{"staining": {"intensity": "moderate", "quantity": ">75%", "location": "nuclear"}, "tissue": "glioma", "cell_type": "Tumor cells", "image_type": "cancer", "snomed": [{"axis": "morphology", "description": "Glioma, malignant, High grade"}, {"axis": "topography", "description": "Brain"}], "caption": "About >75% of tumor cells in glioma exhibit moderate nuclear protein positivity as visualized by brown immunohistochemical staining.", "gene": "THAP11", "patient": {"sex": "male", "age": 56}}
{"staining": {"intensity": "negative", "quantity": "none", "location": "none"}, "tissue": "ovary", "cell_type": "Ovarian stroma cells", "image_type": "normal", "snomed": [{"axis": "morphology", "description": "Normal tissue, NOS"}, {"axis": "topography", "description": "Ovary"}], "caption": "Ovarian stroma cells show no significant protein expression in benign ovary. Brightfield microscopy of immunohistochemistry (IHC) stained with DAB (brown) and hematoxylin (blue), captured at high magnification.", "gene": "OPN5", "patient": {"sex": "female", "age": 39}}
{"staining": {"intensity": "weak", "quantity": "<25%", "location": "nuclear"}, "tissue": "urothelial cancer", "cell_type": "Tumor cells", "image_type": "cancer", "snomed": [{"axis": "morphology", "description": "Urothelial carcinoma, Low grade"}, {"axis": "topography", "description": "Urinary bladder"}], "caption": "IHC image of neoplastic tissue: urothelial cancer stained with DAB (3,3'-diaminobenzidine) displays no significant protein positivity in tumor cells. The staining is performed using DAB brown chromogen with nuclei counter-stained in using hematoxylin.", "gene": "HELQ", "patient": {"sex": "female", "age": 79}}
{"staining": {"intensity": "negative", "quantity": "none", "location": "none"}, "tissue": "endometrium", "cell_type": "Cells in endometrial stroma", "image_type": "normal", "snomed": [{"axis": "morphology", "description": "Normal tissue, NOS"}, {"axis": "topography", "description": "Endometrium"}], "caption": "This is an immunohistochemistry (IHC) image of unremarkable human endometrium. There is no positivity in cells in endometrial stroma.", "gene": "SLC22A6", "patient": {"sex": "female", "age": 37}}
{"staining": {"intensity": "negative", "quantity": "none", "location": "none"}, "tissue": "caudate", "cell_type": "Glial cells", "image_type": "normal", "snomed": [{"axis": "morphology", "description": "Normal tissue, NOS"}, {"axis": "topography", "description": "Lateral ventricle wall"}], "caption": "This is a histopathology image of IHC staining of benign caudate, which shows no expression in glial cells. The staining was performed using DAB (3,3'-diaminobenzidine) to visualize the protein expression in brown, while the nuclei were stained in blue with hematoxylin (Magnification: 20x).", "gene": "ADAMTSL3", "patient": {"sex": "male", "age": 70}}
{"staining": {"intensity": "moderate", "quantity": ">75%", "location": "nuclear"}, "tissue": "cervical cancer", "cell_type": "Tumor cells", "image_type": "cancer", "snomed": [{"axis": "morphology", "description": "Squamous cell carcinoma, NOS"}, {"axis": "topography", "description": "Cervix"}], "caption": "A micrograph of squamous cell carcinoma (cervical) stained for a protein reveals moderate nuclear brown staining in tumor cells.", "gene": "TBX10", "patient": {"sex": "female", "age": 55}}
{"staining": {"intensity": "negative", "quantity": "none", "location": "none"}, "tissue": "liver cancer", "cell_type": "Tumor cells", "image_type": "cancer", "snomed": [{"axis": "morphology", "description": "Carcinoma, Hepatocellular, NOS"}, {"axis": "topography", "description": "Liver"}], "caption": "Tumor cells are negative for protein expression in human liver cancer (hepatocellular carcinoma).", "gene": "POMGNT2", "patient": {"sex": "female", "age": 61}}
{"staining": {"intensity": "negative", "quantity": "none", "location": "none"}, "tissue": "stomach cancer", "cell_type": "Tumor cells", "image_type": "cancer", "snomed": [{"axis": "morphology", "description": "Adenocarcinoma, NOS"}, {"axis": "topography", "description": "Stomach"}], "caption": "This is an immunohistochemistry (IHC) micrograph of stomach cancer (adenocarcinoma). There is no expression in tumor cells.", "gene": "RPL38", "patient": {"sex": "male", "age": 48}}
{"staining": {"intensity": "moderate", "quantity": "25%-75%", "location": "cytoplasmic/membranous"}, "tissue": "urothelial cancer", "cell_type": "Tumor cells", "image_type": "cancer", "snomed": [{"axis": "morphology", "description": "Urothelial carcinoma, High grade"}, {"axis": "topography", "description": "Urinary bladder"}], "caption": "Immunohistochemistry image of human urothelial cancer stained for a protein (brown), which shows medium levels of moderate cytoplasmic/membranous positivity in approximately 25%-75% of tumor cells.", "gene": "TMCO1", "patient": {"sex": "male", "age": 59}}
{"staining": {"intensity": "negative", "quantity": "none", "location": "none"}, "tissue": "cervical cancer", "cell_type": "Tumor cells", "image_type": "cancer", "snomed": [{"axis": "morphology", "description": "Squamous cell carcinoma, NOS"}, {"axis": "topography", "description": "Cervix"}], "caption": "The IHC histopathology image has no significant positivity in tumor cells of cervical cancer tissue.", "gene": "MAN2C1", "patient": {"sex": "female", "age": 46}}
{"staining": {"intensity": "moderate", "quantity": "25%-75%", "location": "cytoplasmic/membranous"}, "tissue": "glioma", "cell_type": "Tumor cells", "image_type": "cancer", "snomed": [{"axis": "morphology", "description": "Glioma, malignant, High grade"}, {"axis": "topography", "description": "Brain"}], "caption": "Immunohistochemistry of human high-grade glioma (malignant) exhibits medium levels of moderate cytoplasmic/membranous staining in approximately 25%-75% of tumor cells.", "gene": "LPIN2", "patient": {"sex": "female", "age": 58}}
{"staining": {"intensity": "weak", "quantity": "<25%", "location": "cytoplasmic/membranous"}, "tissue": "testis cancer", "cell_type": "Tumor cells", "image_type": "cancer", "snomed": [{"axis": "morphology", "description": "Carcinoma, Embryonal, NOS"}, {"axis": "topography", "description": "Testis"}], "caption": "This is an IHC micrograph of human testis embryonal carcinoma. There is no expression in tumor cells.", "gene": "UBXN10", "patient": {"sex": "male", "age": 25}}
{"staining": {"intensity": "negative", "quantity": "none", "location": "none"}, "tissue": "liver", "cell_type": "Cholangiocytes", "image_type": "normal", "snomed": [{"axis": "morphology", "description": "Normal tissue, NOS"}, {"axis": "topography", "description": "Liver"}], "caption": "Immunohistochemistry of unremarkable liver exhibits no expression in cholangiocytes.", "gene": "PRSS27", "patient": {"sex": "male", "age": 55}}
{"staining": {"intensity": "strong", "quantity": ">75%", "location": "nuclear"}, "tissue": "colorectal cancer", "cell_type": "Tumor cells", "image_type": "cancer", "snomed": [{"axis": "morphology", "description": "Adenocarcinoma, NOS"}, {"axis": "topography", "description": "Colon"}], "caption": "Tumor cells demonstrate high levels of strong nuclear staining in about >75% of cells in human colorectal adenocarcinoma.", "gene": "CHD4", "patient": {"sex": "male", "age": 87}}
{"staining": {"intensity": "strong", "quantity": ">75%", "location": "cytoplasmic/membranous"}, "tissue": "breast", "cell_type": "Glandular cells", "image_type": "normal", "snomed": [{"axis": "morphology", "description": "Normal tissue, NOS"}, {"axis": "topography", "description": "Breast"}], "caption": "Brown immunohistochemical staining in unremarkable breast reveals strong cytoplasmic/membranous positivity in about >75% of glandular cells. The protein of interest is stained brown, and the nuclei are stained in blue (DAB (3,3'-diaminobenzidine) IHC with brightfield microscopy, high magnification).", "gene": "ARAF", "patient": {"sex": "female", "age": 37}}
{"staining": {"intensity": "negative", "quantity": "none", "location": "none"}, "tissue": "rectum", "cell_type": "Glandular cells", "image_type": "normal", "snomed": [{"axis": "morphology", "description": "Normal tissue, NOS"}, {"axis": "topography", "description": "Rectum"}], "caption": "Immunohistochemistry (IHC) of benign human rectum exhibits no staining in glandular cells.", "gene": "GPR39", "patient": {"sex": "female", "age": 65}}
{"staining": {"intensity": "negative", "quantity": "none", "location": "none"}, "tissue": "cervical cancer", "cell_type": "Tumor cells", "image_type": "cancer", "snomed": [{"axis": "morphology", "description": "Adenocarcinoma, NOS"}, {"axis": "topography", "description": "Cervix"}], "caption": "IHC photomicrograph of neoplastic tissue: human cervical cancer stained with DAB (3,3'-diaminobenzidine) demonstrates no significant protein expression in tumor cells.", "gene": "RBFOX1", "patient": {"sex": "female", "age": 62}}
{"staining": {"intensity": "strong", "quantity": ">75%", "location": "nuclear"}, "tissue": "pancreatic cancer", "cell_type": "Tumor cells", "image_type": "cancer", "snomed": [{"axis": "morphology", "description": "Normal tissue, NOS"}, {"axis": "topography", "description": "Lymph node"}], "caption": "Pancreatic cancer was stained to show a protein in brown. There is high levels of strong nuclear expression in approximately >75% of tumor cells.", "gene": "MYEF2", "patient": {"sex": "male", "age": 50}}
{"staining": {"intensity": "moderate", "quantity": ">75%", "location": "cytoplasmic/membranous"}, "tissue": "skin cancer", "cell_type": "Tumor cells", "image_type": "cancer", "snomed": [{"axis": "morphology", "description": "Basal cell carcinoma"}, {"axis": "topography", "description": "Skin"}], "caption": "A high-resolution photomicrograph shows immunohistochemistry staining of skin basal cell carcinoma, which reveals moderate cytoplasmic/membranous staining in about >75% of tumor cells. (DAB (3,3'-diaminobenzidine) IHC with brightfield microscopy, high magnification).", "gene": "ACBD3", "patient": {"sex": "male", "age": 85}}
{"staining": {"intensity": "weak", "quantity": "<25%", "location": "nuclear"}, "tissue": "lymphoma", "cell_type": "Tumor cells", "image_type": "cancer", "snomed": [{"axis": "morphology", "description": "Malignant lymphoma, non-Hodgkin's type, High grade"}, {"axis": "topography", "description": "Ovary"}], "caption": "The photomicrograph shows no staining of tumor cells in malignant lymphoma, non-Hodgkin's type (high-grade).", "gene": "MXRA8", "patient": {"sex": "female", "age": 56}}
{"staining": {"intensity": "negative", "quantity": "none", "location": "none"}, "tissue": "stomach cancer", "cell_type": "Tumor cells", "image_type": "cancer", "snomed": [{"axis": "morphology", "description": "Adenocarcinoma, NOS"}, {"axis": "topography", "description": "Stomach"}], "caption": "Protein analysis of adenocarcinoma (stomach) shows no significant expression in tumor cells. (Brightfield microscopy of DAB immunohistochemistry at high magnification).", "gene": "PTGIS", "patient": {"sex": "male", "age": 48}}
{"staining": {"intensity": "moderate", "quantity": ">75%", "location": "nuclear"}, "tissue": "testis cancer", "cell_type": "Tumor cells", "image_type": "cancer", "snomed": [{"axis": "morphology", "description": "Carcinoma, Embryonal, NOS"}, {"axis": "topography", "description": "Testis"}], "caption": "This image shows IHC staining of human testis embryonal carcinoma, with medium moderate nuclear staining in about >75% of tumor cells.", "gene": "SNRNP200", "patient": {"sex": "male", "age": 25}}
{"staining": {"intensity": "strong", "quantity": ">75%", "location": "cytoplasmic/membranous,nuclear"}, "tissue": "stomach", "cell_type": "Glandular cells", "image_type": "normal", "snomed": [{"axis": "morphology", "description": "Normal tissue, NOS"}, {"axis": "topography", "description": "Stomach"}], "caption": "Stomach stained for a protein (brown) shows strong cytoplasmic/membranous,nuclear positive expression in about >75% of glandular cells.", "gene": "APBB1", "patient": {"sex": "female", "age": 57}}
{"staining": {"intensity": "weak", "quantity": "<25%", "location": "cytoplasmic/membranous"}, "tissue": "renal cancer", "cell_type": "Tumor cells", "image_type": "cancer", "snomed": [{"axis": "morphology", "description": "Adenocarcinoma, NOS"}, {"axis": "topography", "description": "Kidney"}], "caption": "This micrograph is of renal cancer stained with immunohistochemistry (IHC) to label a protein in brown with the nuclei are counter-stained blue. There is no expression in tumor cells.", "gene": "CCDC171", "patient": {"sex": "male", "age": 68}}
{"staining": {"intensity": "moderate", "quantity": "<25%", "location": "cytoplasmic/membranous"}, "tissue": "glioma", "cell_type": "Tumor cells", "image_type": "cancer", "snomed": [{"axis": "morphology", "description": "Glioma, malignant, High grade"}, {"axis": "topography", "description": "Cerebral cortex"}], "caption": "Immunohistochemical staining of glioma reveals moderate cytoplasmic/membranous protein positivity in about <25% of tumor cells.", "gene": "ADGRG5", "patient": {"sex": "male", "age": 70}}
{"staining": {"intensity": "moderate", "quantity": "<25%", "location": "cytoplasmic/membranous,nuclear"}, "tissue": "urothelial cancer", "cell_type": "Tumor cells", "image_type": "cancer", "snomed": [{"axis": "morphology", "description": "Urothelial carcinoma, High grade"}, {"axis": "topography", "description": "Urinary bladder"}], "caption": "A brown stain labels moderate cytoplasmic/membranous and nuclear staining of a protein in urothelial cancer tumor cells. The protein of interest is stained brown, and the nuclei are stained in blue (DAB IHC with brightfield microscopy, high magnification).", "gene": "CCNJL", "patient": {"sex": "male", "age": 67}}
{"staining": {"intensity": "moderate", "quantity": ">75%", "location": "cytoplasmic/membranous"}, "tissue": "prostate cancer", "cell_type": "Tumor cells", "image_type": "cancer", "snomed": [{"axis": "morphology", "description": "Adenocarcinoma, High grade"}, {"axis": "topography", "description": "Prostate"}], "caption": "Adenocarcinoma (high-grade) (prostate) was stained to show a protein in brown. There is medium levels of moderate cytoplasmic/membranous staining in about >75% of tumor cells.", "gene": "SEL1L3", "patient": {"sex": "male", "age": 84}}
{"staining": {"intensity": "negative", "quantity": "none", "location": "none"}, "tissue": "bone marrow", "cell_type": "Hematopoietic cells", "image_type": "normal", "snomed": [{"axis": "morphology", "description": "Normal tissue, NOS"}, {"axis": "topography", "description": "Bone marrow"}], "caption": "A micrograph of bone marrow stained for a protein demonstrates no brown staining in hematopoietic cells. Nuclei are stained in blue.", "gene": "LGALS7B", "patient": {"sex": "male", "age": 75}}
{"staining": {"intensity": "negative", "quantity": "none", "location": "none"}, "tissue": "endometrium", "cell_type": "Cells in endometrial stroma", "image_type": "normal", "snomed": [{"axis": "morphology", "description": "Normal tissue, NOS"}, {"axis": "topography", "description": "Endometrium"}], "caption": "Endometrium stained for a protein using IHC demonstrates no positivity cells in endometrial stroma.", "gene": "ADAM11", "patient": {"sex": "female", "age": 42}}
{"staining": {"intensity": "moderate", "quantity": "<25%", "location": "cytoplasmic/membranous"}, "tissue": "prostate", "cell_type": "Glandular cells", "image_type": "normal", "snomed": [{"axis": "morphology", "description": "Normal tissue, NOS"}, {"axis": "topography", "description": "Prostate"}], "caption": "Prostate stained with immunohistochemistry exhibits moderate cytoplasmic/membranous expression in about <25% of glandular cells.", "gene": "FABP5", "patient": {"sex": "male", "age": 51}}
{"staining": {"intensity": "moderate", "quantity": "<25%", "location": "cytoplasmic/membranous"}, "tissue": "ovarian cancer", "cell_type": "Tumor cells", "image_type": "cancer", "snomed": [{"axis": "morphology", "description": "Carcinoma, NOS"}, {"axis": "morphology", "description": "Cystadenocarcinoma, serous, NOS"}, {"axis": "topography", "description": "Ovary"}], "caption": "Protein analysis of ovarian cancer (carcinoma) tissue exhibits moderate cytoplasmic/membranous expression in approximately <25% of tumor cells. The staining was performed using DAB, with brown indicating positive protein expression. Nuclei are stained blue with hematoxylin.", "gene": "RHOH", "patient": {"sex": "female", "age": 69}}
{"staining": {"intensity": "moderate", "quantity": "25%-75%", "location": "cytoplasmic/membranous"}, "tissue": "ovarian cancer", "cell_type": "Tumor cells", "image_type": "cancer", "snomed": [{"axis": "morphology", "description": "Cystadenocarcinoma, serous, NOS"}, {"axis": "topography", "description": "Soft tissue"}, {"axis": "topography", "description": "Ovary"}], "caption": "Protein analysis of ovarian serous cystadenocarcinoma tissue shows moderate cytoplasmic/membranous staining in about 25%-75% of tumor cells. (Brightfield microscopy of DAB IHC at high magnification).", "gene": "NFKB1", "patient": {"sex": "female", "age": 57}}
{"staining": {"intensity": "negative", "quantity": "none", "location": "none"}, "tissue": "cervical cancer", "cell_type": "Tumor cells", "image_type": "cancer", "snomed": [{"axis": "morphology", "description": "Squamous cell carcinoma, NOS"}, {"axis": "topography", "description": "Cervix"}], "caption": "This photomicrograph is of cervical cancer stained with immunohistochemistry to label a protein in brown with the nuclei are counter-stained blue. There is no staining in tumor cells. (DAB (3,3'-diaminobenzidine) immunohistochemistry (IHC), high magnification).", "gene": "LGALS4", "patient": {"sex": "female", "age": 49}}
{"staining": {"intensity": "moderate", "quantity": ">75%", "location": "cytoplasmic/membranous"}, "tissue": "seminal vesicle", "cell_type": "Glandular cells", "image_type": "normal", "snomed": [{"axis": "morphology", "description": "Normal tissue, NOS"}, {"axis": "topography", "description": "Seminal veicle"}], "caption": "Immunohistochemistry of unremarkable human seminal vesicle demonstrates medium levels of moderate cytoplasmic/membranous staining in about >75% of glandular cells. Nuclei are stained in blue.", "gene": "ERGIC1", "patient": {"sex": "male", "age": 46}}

Exercise prompt
Would you show each line of the listing above that has the string "Cystadenocarcinoma"?

Answer to this task
{"staining": {"intensity": "moderate", "quantity": "<25%", "location": "cytoplasmic/membranous"}, "tissue": "ovarian cancer", "cell_type": "Tumor cells", "image_type": "cancer", "snomed": [{"axis": "morphology", "description": "Carcinoma, NOS"}, {"axis": "morphology", "description": "Cystadenocarcinoma, serous, NOS"}, {"axis": "topography", "description": "Ovary"}], "caption": "Protein analysis of ovarian cancer (carcinoma) tissue exhibits moderate cytoplasmic/membranous expression in approximately <25% of tumor cells. The staining was performed using DAB, with brown indicating positive protein expression. Nuclei are stained blue with hematoxylin.", "gene": "RHOH", "patient": {"sex": "female", "age": 69}}
{"staining": {"intensity": "moderate", "quantity": "25%-75%", "location": "cytoplasmic/membranous"}, "tissue": "ovarian cancer", "cell_type": "Tumor cells", "image_type": "cancer", "snomed": [{"axis": "morphology", "description": "Cystadenocarcinoma, serous, NOS"}, {"axis": "topography", "description": "Soft tissue"}, {"axis": "topography", "description": "Ovary"}], "caption": "Protein analysis of ovarian serous cystadenocarcinoma tissue shows moderate cytoplasmic/membranous staining in about 25%-75% of tumor cells. (Brightfield microscopy of DAB IHC at high magnification).", "gene": "NFKB1", "patient": {"sex": "female", "age": 57}}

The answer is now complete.